My husband and I are briners. Have been for at least 10 years. This year I tried a new recipe and I have to say, it’s sublime.
1.5 cups kosher salt
1.25 cups brown sugar
10 whole cloves
3 tsp. black peppercorns
1.5 gallons (6 quarts) apple juice or cider
The peel from one orange or one tangerine (color part only–no white pith)
Optional: 3 tsp. dried thyme and/or 3 tsp. dried sage
1. Combine all ingredients in a non-reactive pot (use enamel, glass, crockery or stainless steel–never cast iron or aluminum. The pot should be just large enough to contain the turkey so the brine will be sufficient to cover the bird). Bring mixture to a boil, lower heat, and simmer for 15-20 minutes. Allow brine to cool completely.
2. Rinse turkey under cool running water, inside and out (remove giblets from body cavity–these can be used when making turkey stock the next day). Pat turkey dry with paper towels, then immerse turkey in cool brine. Turkey should be completely submerged in liquid (place a plate on top of bird if necessary to keep it covered with liquid).

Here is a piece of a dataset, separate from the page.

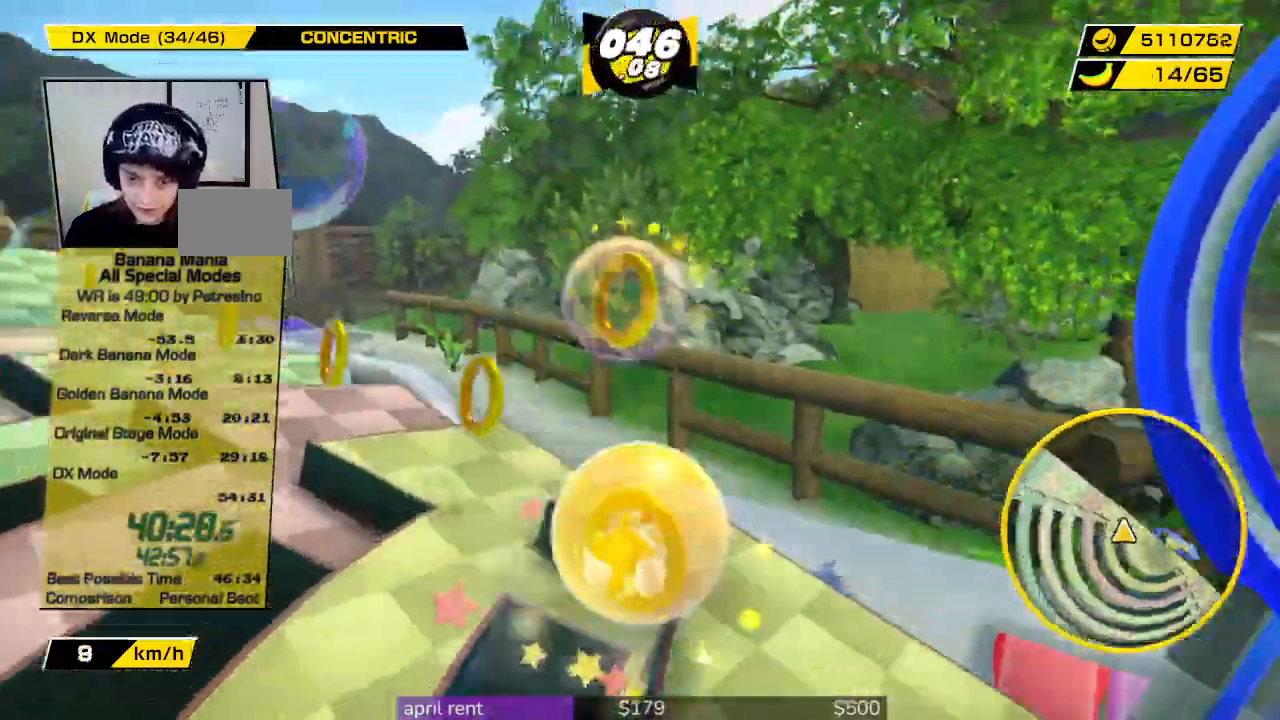
{"buttons": [], "left_stick": "up", "right_stick": "center", "button_events": []}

3. Cover the pot and refrigerate for 8-10 hours. Remove turkey, rinse, pat dry and roast as usual.
My spin on it:
1. I added fresh thyme and sage since I had it in the garden.
2. I used 3 quarts of apple juice (I didn’t read the recipe carefully before hand and didn’t pick up enough apple juice and I was NOT going out to Vons on Thanksgiving night!). I added a few cups of water and then added a whole whack of ice cubes to the brined turkey to top up the liquid measure.
3. I placed the brine, the turkey, the ice cubes in a large plastic bag in a cooler that just fit. I kept it sealed in the garage over night. When I looked at it the next morning, the ice cubes were still in tact, so I knew it was cold enough.
I am a HUGE fan of the cooking bag. This is a magical device. I cooked the 12 pound, brined turkey to perfection in less than 2 hours. I follow the directions exactly and it always turns out. The main advantages are:
- faster cooking times
- moist meat without basting
- VERY fast clean up since it’s contained in the bag
- easy and efficient gravy making–again, all the juices are in the bag. Simply cut a corner off the bag and pour into a saucepan for gravy
- hmmmmm…I got nothin’!
No new books to report, the gopher population seems dormant right now (thankfully), holiday season in full swing including craft sales and many musical performances…
I hope your December is merry and bright and not too overscheduled.
All the best to you and your family.